Colorado Plateau, Arizona, Colorado, New Mexico and Utah
A physiographic province that stretches across 130,000 square miles in the Four Corners Region of the American Southwest. The topographic features of this plateau include: high mountain ranges, deep canyons, river valleys, high plateaus, mesas, deserts, basins, and buttes. The highest elevation in the Colorado Plateau is the La Sal Mountains in Utah at 12,700 feet, and the lowest elevation is the Grand Canyon in Arizona at 2,000 feet. This vast difference in elevation means that the ecology of this landform is varied based on altitude and precipitation, from the alpine tundra of the higher elevations to the riparian areas along the Colorado River. This also means that there is variation in the animal communities based on changes in elevation and vegetation.

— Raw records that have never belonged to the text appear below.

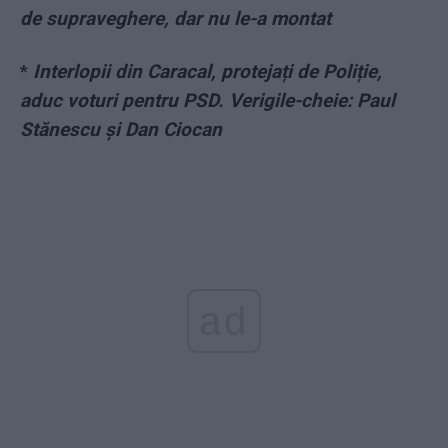
de supraveghere, dar nu le-a montat
*
Interlopii din Caracal, protejați de Poliție,
aduc voturi pentru PSD. Verigile-cheie: Paul
Stănescu și Dan Ciocan
ad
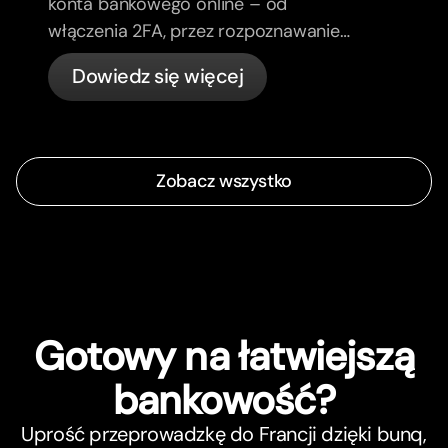
konta bankowego online – od
włączenia 2FA, przez rozpoznawanie
phishing, kontrolę kart, aż po to, co
Dowiedz się więcej
bunq załatwia automatycznie.
Zobacz wszystko
Gotowy na łatwiejszą
bankowość?
Uprość przeprowadzkę do Francji dzięki bunq,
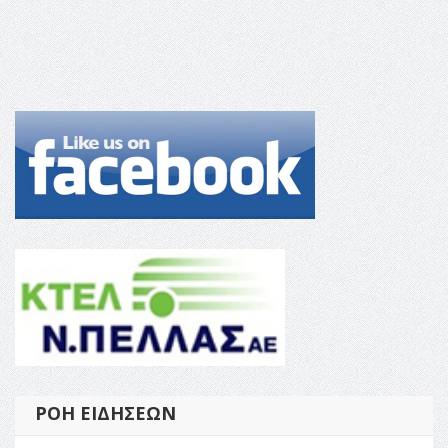
ΡΟΉ ΕΙΔΉΣΕΩΝ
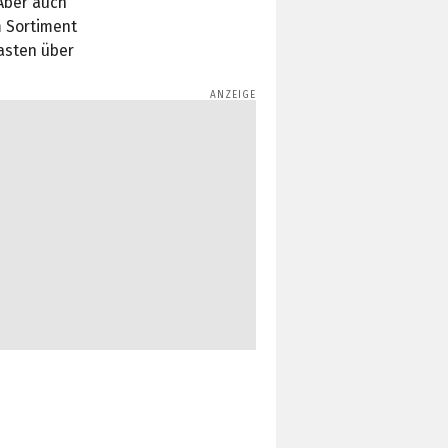
 Aber auch
 Sortiment
asten über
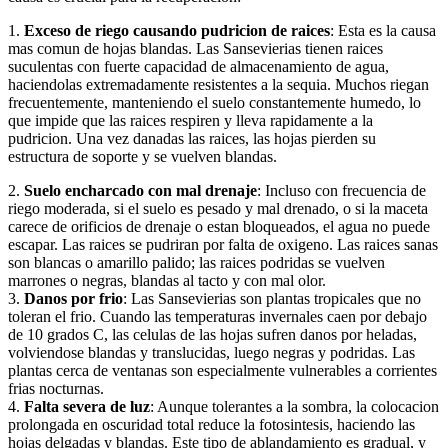
1.
Exceso de riego causando pudricion de raices
: Esta es la causa
mas comun de hojas blandas. Las Sansevierias tienen raices
suculentas con fuerte capacidad de almacenamiento de agua,
haciendolas extremadamente resistentes a la sequia. Muchos riegan
frecuentemente, manteniendo el suelo constantemente humedo, lo
que impide que las raices respiren y lleva rapidamente a la
pudricion. Una vez danadas las raices, las hojas pierden su
estructura de soporte y se vuelven blandas.
2.
Suelo encharcado con mal drenaje
: Incluso con frecuencia de
riego moderada, si el suelo es pesado y mal drenado, o si la maceta
carece de orificios de drenaje o estan bloqueados, el agua no puede
escapar. Las raices se pudriran por falta de oxigeno. Las raices sanas
son blancas o amarillo palido; las raices podridas se vuelven
marrones o negras, blandas al tacto y con mal olor.
3.
Danos por frio
: Las Sansevierias son plantas tropicales que no
toleran el frio. Cuando las temperaturas invernales caen por debajo
de 10 grados C, las celulas de las hojas sufren danos por heladas,
volviendose blandas y translucidas, luego negras y podridas. Las
plantas cerca de ventanas son especialmente vulnerables a corrientes
frias nocturnas.
4.
Falta severa de luz
: Aunque tolerantes a la sombra, la colocacion
prolongada en oscuridad total reduce la fotosintesis, haciendo las
hojas delgadas y blandas. Este tipo de ablandamiento es gradual, y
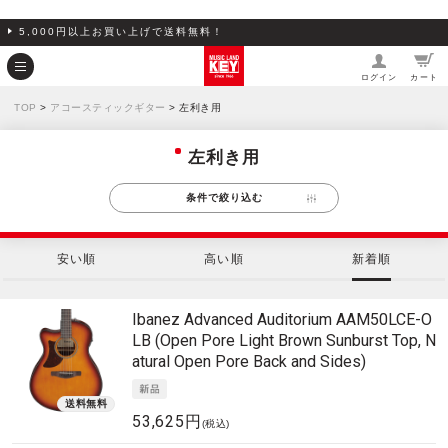
5,000円以上お買い上げで送料無料！
ログイン
カート
TOP
>
アコースティックギター
> 左利き用
左利き用
条件で絞り込む
安い順
高い順
新着順
Ibanez
Advanced Auditorium AAM50LCE-O
LB (Open Pore Light Brown Sunburst Top, N
atural Open Pore Back and Sides)
53,625円
(税込)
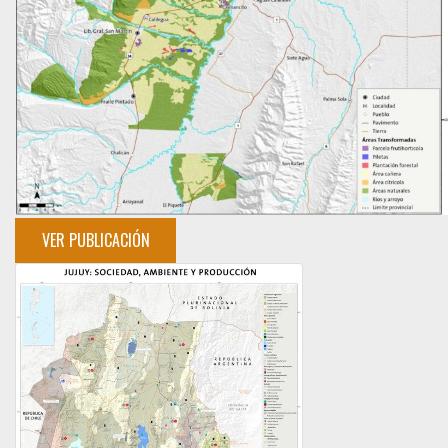
VER PUBLICACIÓN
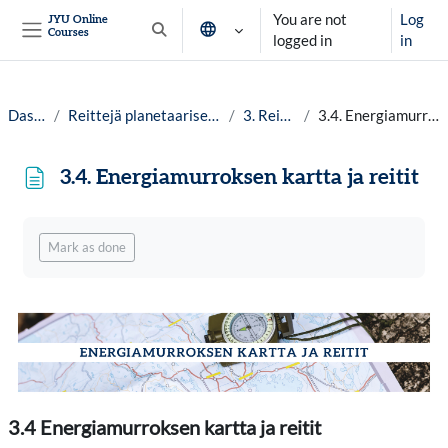
Skip to main content
You are not
Log
JYU Online
Courses
Toggle search input
logged in
in
Side panel
Dashboard
Reittejä planetaariseen hyvinvointiin lv. 25-26
3. Reitit ja kartat
3.4. Energiamurroksen kartta ja reitit
3.4. Energiamurroksen kartta ja reitit
Completion requirements
Mark as done
3.4 Energiamurroksen kartta ja reitit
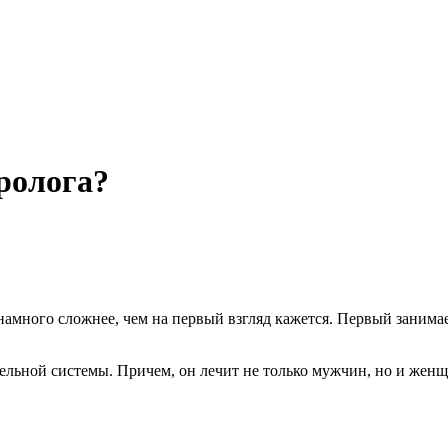
ролога?
 намного сложнее, чем на первый взгляд кажется. Первый заним
ельной системы. Причем, он лечит не только мужчин, но и жен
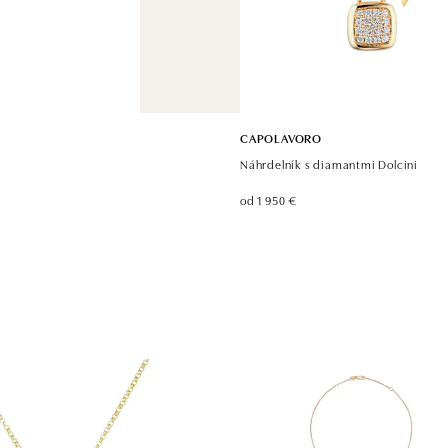
CAPOLAVORO
Náhrdelník s diamantmi Dolcini
od 1 950 €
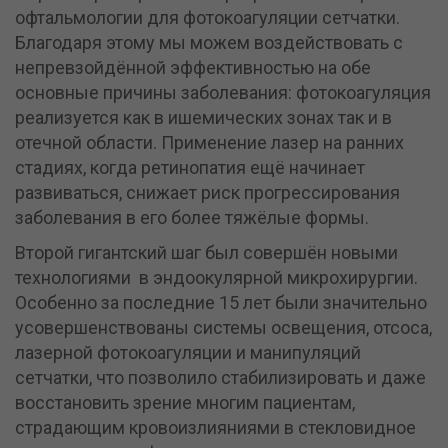
офтальмологии для фотокоагуляции сетчатки.
Благодаря этому мы можем воздействовать с
непревзойдённой эффективностью на обе
основные причины заболевания: фотокоагуляция
реализуется как в ишемических зонах так и в
отечной области. Применение лазер на ранних
стадиях, когда ретинопатия ещё начинает
развиваться, снижает риск прогрессирования
заболевания в его более тяжёлые формы.
Второй гигантский шаг был совершён новыми
технологиями в эндоокулярной микрохирургии.
Особенно за последние 15 лет были значительно
усовершенствованы системы освещения, отсоса,
лазерной фотокоагуляции и манипуляций
сетчатки, что позволило стабилизировать и даже
восстановить зрение многим пациентам,
страдающим кровоизлияниями в стекловидное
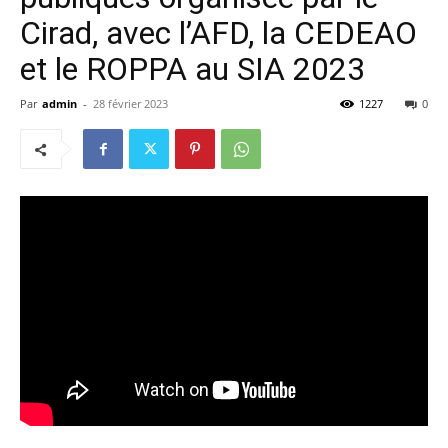
Cirad, avec l’AFD, la CEDEAO
et le ROPPA au SIA 2023
Par
admin
-
28 février 2023
1227
0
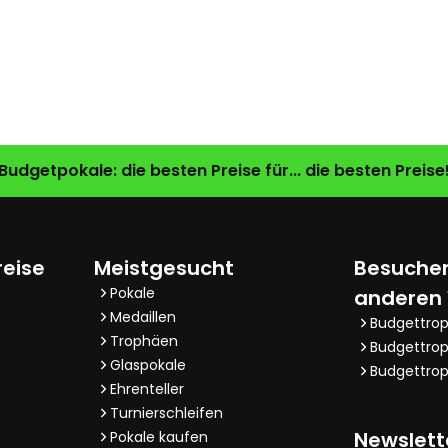
Budgetpokale: die besten Preise für... die besten Preise
reise
Meistgesucht
Besuchen
Pokale
anderen
Medaillen
Budgettro
Trophäen
Budgettrop
Glaspokale
Budgettrop
Ehrenteller
Turnierschleifen
Newslett
Pokale kaufen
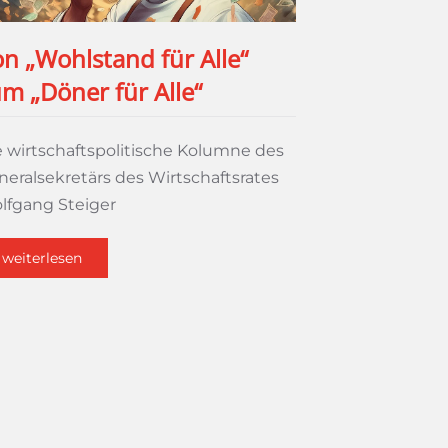
n „Wohlstand für Alle“
m „Döner für Alle“
e wirtschaftspolitische Kolumne des
neralsekretärs des Wirtschaftsrates
lfgang Steiger
weiterlesen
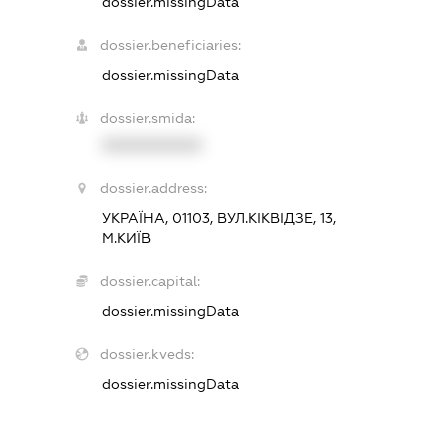
dossier.missingData
dossier.beneficiaries:
dossier.missingData
dossier.smida:
XXXXXXXXXX
dossier.address:
УКРАЇНА, 01103, ВУЛ.КІКВІДЗЕ, 13,
М.КИЇВ
dossier.capital:
dossier.missingData
dossier.kveds:
dossier.missingData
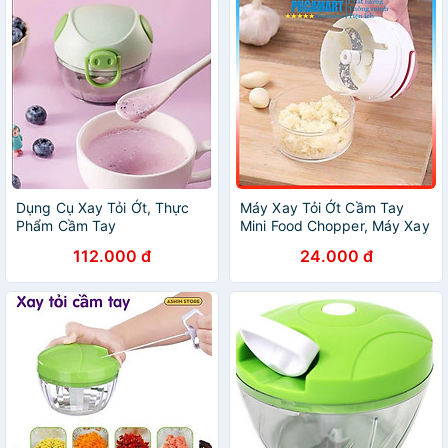
Dụng Cụ Xay Tỏi Ớt, Thực
Máy Xay Tỏi Ớt Cầm Tay
Phẩm Cầm Tay
Mini Food Chopper, Máy Xay
Củ Quả Tiện Lợi - PucaMart
112.000 đ
24.000 đ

This landscape encompasses portions of two prehistoric cultural areas: the Great Basin and the American Southwest. This area has been continuously occupied since Paleoindian times, with the Clovis culture hunting game as far back as 10,000 B.C. Some of the most well-known structures of the Colorado Plateau are the cliff dwellings found in Mesa Verde, in southwestern Colorado. Around 1150 to 1200 B.C. Ancestral Puebloans began occupying these large alcoves, building stunning dwellings with hundreds of rooms. Around late A.D. 1200 through A.D. 1300 there was a massive migration from the Colorado Plateau south towards the Hopi, Zuni, and the Rio Grande Valleys. It is generally believed that an environmental catastrophe and subsequent collapse of societal organization caused this huge migration. Today, about one third of the Colorado Plateau is Native American reservation land designated to 31 tribes. The tribes that currently occupy the plateau include: Ute Mountain Ute, Southern Ute, various Pueblo groups, Yavapai, Paiute, Apache, Havasupai, and others.